Stored data
□ □ □ □ □

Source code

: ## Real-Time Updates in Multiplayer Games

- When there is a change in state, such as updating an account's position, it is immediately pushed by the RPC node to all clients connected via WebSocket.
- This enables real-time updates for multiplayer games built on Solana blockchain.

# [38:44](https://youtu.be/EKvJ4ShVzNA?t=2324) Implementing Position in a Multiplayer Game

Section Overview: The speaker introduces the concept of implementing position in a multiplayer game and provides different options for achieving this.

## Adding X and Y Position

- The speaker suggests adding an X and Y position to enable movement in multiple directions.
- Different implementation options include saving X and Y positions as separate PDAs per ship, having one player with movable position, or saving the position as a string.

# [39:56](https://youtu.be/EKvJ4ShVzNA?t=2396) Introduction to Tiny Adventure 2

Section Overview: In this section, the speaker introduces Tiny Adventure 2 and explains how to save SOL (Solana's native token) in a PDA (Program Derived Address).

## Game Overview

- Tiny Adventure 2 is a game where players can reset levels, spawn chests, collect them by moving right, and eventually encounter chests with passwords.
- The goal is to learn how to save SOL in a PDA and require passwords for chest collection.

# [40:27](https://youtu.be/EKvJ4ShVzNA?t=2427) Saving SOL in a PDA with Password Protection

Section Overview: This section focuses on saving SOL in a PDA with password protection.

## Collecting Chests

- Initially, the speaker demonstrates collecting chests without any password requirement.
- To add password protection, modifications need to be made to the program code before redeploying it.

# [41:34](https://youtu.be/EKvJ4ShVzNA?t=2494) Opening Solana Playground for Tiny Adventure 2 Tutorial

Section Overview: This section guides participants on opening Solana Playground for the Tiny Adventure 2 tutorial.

□ □ □ □ □

> [WORK INSTRUCTIONS]:
Convert the data, from the line containing "# [38:44](https://youtu.be/EKvJ4ShVzNA?t=2324) Implementing" through the end, into a Markdown table with the columns No. and Text. Number each line and leave out blank lines.

> [RESPONSE TO THIS EXERCISE]:
| No. | Text |
|---|---|
| 1 | # [38:44](https://youtu.be/EKvJ4ShVzNA?t=2324) Implementing Position in a Multiplayer Game |
| 2 | Section Overview: The speaker introduces the concept of implementing position in a multiplayer game and provides different options for achieving this. |
| 3 | ## Adding X and Y Position |
| 4 | - The speaker suggests adding an X and Y position to enable movement in multiple directions. |
| 5 | - Different implementation options include saving X and Y positions as separate PDAs per ship, having one player with movable position, or saving the position as a string. |
| 6 | # [39:56](https://youtu.be/EKvJ4ShVzNA?t=2396) Introduction to Tiny Adventure 2 |
| 7 | Section Overview: In this section, the speaker introduces Tiny Adventure 2 and explains how to save SOL (Solana's native token) in a PDA (Program Derived Address). |
| 8 | ## Game Overview |
| 9 | - Tiny Adventure 2 is a game where players can reset levels, spawn chests, collect them by moving right, and eventually encounter chests with passwords. |
| 10 | - The goal is to learn how to save SOL in a PDA and require passwords for chest collection. |
| 11 | # [40:27](https://youtu.be/EKvJ4ShVzNA?t=2427) Saving SOL in a PDA with Password Protection |
| 12 | Section Overview: This section focuses on saving SOL in a PDA with password protection. |
| 13 | ## Collecting Chests |
| 14 | - Initially, the speaker demonstrates collecting chests without any password requirement. |
| 15 | - To add password protection, modifications need to be made to the program code before redeploying it. |
| 16 | # [41:34](https://youtu.be/EKvJ4ShVzNA?t=2494) Opening Solana Playground for Tiny Adventure 2 Tutorial |
| 17 | Section Overview: This section guides participants on opening Solana Playground for the Tiny Adventure 2 tutorial. |